‘Sarah? You need to tell me what’s wrong.’
Ben’s voice was calm and now he clicked his seat belt undone, rose to his feet and moved towards her.
‘Whoa.’
He crouched in front of her seat, took her hands in his, and somehow the firmness of his grasp, his cool authority, his sheer aura penetrated the fog.
‘Are you scared of flying?’
She shook her head. ‘I don’t know. I was always a nervous flyer, but back then...’ Back then she’d had Imo and now she didn’t. Back then she hadn’t had Jodie. ‘I’m terrified. I can’t take the risk.’ Her voice was too high, the words staccato as they tumbled out. ‘I can’t die. I can’t leave Jodie.’
Because
she knew the agony of being left, and the idea of Jodie abandoned to grow up without a mother was all too much. It was foolish of her to be here on this private jet with a gorgeous millionaire on her way to a dream job in Milan; foolish of her to tempt fate.
‘Hey. Listen to me.’ Ben’s calm voice penetrated the panic. ‘I want you to focus and I want you to tell me five fruits beginning with the letter B.’
What? The request was so unexpected she blinked. ‘Why on earth would I do that?’
‘Humour me. It helps stop panic or anger. It helps regulate emotion. I understand you’re scared, and we’ll figure out what to do about that. But first think of five different fruits beginning with the letter B.’
He was insane—though somehow his voice, the feel of his hands on hers, steadied her, and almost against her will her brain started to consider the question.
‘Banana.’
‘Good. Four to go.’
‘Breadfruit.’ She was nearly sure that existed. ‘Blueberries...blackberries.’
Now she started to go through the alphabet Ba... Be... Bi... She looked up at him. ‘Don’t tell me the answer. Just tell me that there is a fifth.’
‘There is,’ he confirmed, his cobalt blue eyes studying her calmly, and she felt the panic recede a little more as she focused and the minutes ticked by.
‘Are you feeling better?’ he asked.
‘Yes. A part of me still wants to run screaming into the cockpit and tell the pilot to turn around, but I’m guessing that would be complicated.’
‘It would. Would it help if I gave you some safety facts and statistics?’
‘No!’
It was hard to keep the bitterness from that syllable as panic threatened again. Statistics meant squat. What were the statistics that had meant Imo died while Sarah lived. Fifty-fifty? What were the odds of Imo getting leukaemia? They hadn’t changed the fact that the disease had clutched her sister in its grip and hadn’t let go. Despite the sixty-five per cent survival rate.

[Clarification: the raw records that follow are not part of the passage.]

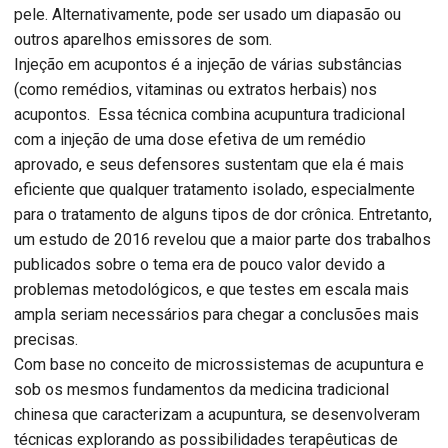
pele. Alternativamente, pode ser usado um diapasão ou
outros aparelhos emissores de som.
Injeção em acupontos é a injeção de várias substâncias
(como remédios, vitaminas ou extratos herbais) nos
acupontos. Essa técnica combina acupuntura tradicional
com a injeção de uma dose efetiva de um remédio
aprovado, e seus defensores sustentam que ela é mais
eficiente que qualquer tratamento isolado, especialmente
para o tratamento de alguns tipos de dor crônica. Entretanto,
um estudo de 2016 revelou que a maior parte dos trabalhos
publicados sobre o tema era de pouco valor devido a
problemas metodológicos, e que testes em escala mais
ampla seriam necessários para chegar a conclusões mais
precisas.
Com base no conceito de microssistemas de acupuntura e
sob os mesmos fundamentos da medicina tradicional
chinesa que caracterizam a acupuntura, se desenvolveram
técnicas explorando as possibilidades terapêuticas de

Anger at the unfairness of it all wrestled with her guilt.
‘Then what can I do to help?’
‘Distraction worked,’ she said, and suddenly there was another emotion in the adrenalin-fuelled mix.
She’d been granted life—a life she’d nearly wasted and thrown away. But here she was, just inches away from Ben, her hands still entwined in his. Gently she freed one, and almost as if in a dream she reached out, pressed her hand against his chest, heard his slight intake of breath.
So alive, so big, so strong, so...there.
Another flash of Imogen: her twin’s face, the same face she saw every day in the mirror. Go for it, Sarah. Don’t waste time. Live.
The beat of his heart was strong under her fingers—proof of his vitality. Raising her eyes, she met the vibrant blue of his, saw awareness in his gaze, the darkened cobalt, the flare of unmistakeable desire. And the bone-deep knowledge of how life could be snuffed out—how fate could take a swipe—urged her to live in this moment and this one alone.
So she leant forward and pressed her lips tentatively against the firmness of his mouth.